Asub.height = BLOCK_SIZE;

Asub.stride = A.stride;

Asub.elements = &A.elements[A.stride * BLOCK_SIZE * row

+ BLOCK_SIZE * col];

return Asub;

}

Matrix multiplication kernal code

`__global__ void MatMulKernel(Matrix A, Matrix B, Matrix C)`

{

// Block row and column

int blockRow = blockIdx.y;

int blockCol = blockIdx.x;

// Each thread block computes one sub-matrix Csub of C

Matrix Csub = GetSubMatrix(C, blockRow, blockCol);

// Each thread computes one element of Csub

// by accumulating results into Cvalue

float Cvalue = 0;

// Thread row and column within Csub

int row = threadIdx.y;

int col = threadIdx.x;

// Loop over all the sub-matrices of A and B that are

// required to compute Csub

// Multiply each pair of sub-matrices together

// and accumulate the results

for (int m = 0; m < (A.width / BLOCK_SIZE); ++m) {

// Get sub-matrix Asub of A

Matrix Asub = GetSubMatrix(A, blockRow, m);

// Get sub-matrix Bsub of B

Matrix Bsub = GetSubMatrix(B, m, blockCol);

// Shared memory used to store Asub and Bsub respectively

__shared__ float As[BLOCK_SIZE][BLOCK_SIZE];

__shared__ float Bs[BLOCK_SIZE][BLOCK_SIZE];

// Load Asub and Bsub from device memory to shared memory

// Each thread loads one element of each sub-matrix

As[row][col] = GetElement(Asub, row, col);

Bs[row][col] = GetElement(Bsub, row, col);

// Synchronize to make sure the sub-matrices are loaded

// before starting the computation

__syncthreads();

// Multiply Asub and Bsub together

for (int e = 0; e < BLOCK_SIZE; ++e)

Cvalue += As[row][e] * Bs[e][col];

// Synchronize to make sure that the preceding

// computation is done before loading two new

// sub-matrices of A and B in the next iteration

__syncthreads();

}

// Write Csub to device memory

// Each thread writes one element

SetElement(Csub, row, col, Cvalue);

}

Answer

For those who wonder, the sample code we talk about is here on Nvidia's CUDA toolkit documentation, in the shared memory topic : CUDA C Programming guide : Shared memory

So, why does this sample work ? Yes, only "elements" array is sent on device side by using cudaMalloc and cudaMemcpy functions. Yes, the matrix dimensions are used within the Kernel on device side without being explicitly copied to device memory with cudaMemcpy.

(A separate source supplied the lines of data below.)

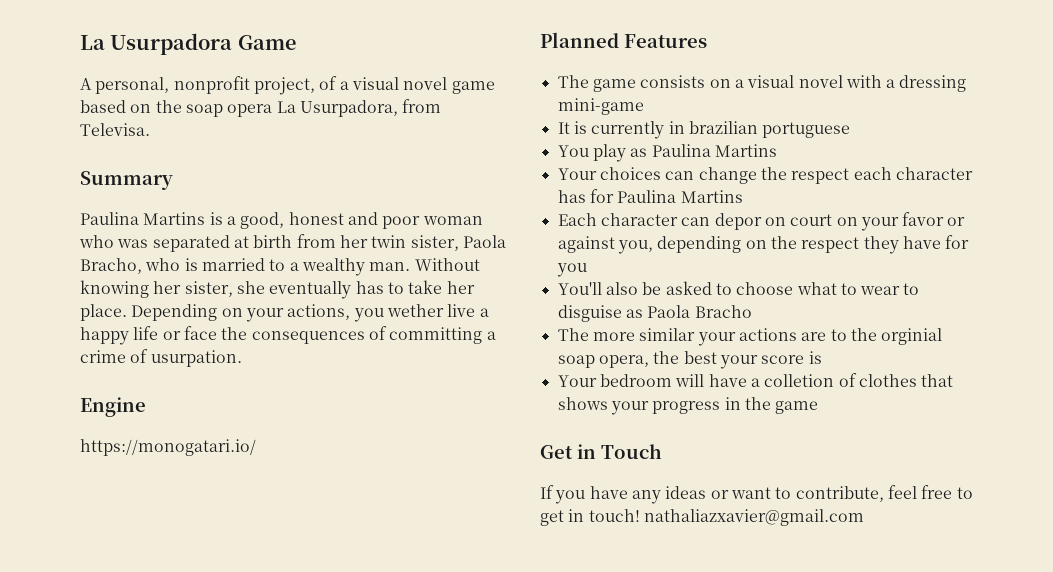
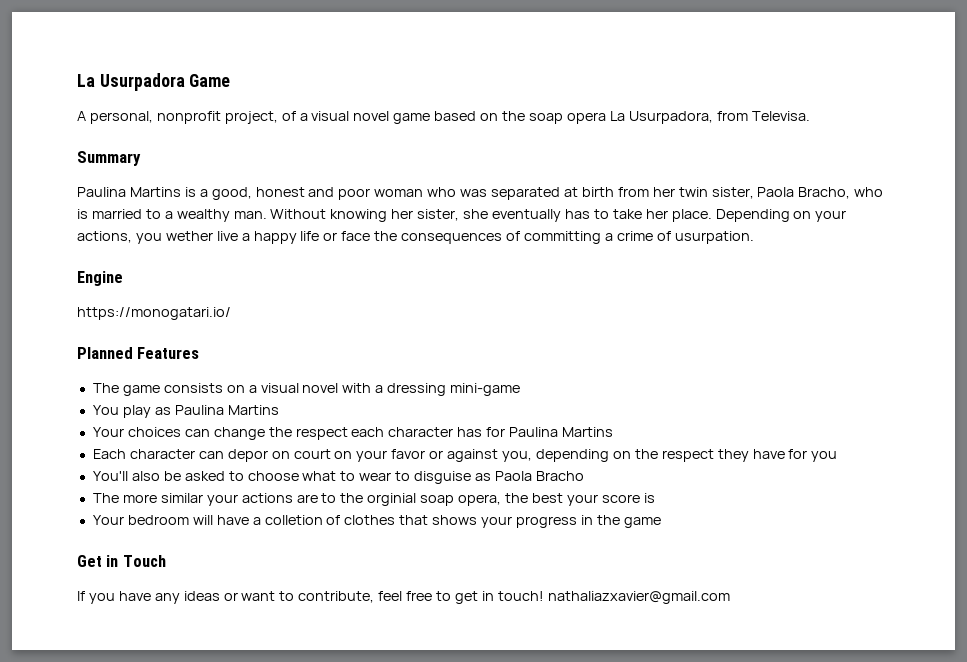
[557,121,851,139] // It is currently in brazilian portuguese -> (521, 389) none

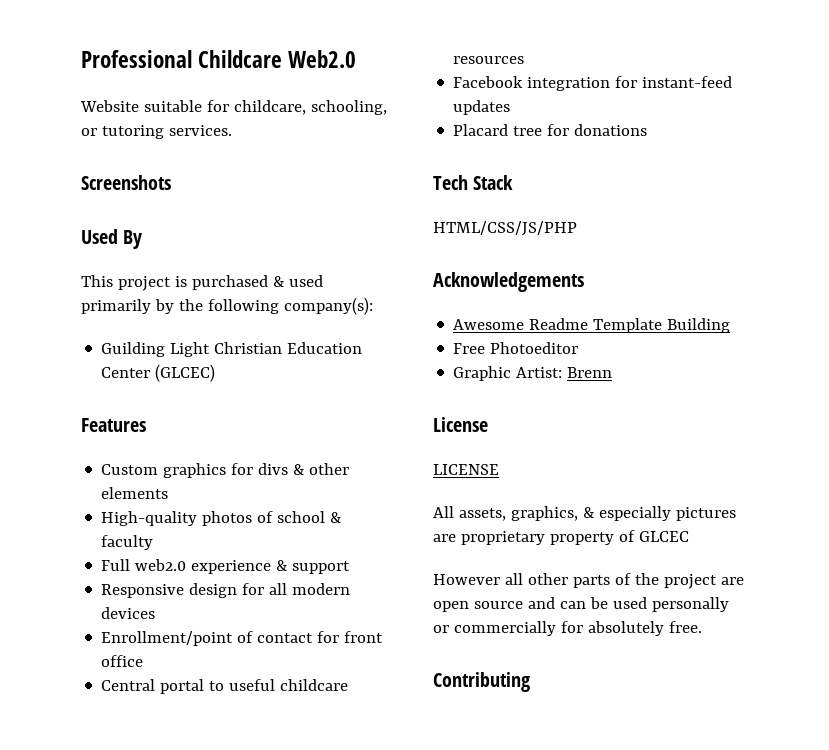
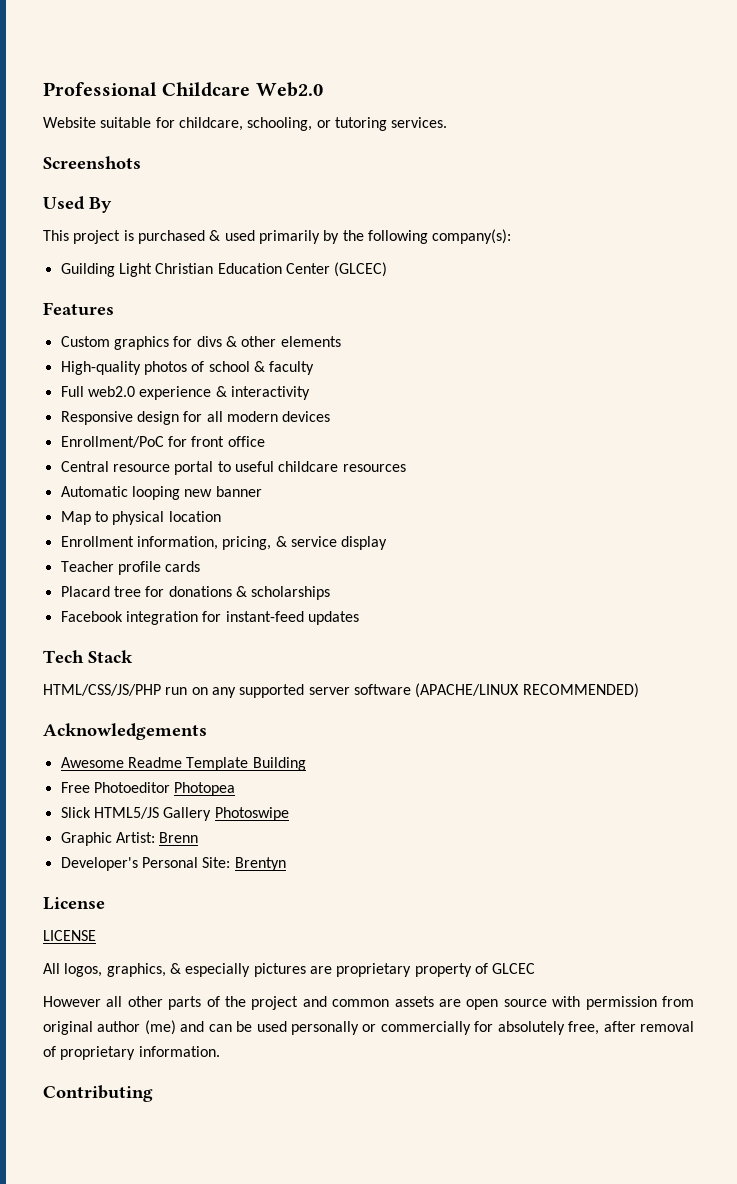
[292,561,351,574] support -> [230,386,310,400] interactivity
[101,631,314,646] Enrollment/point of contact -> [60,436,164,448] Enrollment/PoC
(156, 685) none -> [112,464,170,472] resource
(525, 60) none -> [60,486,262,500] [60,511,221,525] [60,536,388,550] [60,561,201,575] [60,586,331,600] // Automatic looping new banner // Map to physical location // Enrollment information, pricing, & service display // Teacher profile cards // Placard tree for donations & scholarships
[453,124,648,136] // Placard tree for donations -> (359, 618) none
(577, 228) none -> [165,683,639,698] run on any supported server software (APACHE/LINUX RECOMMENDED)
(579, 348) none -> [174,782,236,796] [60,807,289,821] Photopea // Slick HTML5/JS Gallery Photoswipe
(613, 372) none -> [60,857,286,871] // Developer's Personal Site: Brentyn
[458,508,506,521] assets, -> [64,963,103,977] logos,
[720,577,744,585] [433,601,523,612] are open source -> [302,996,694,1010] [43,1020,176,1035] and common assets are open source with permission from original author (me)
[668,621,702,633] free. -> [568,1021,695,1035] [43,1046,220,1060] free, after removal of proprietary information.

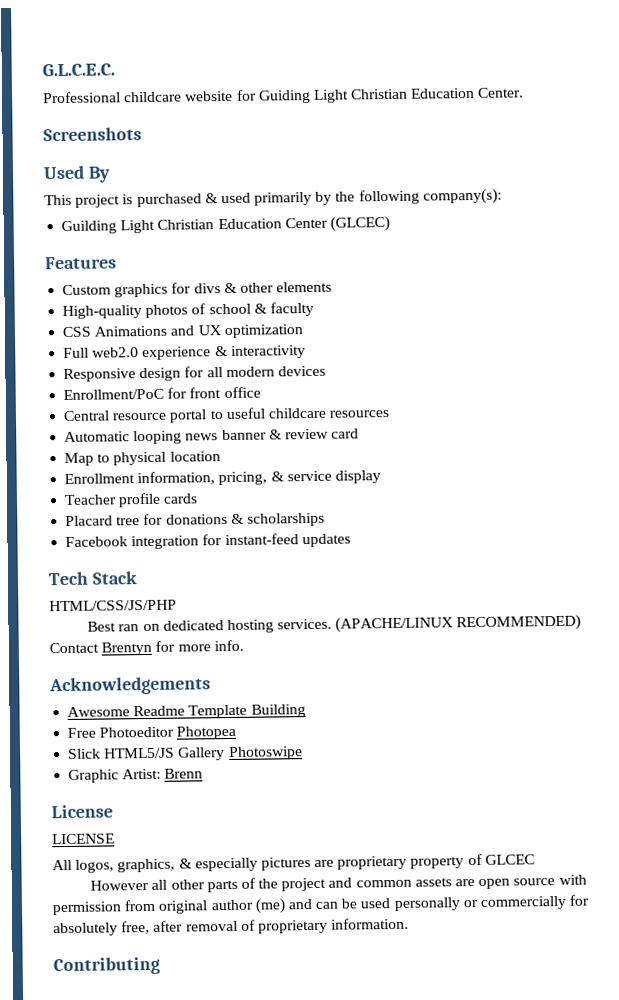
[43,82,323,97] [43,117,448,131] Professional Childcare Web2.0 // Website suitable for childcare, schooling, or tutoring services. -> [42,63,115,77] [42,87,525,104] G.L.C.E.C. // Professional childcare website for Guiding Light Christian Education Center.
(315, 368) none -> [62,324,304,339] // CSS Animations and UX optimization
[184,489,213,497] new -> [185,433,219,441] news
(262, 491) none -> [268,428,360,440] & review card
[165,683,639,698] run on any supported server software (APACHE/LINUX RECOMMENDED) -> [87,614,582,634] [49,639,244,656] // Best ran on dedicated hosting services. (APACHE/LINUX RECOMMENDED) Contact Brentyn for more info.
[60,857,286,871] // Developer's Personal Site: Brentyn -> (204, 773) none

You need to consider arrays and parameters NOT in the same way. Let me explain how these values are sent to the Kernel.

- We declare the matrix on CPU side, all members are uninitialized
- We assign the dimensions, the pointer is still uninitialized
- We allocate and copy memory on device side with API functions, the pointer is initialized but it targets device memory and cannot be used like a regular host array
- We give the matrix as parameter to the kernel. NOT by pointer, but by value.

And that's the trick. The complete structure instance is given as a parameter, and it contains :

- Three integers, the dimensions of the matrix
- A pointer to the array that contains the matrix data

Giving integers as parameters in the Kernel launch is obviously possible and it works fine. Giving the pointer to an array is possible too : the pointer is copied, meaning we create another pointer pointing to the same zone in memory. If the array we target was on host memory, it would cause errors, but as it has been initialized on device side with API functions, it works fine.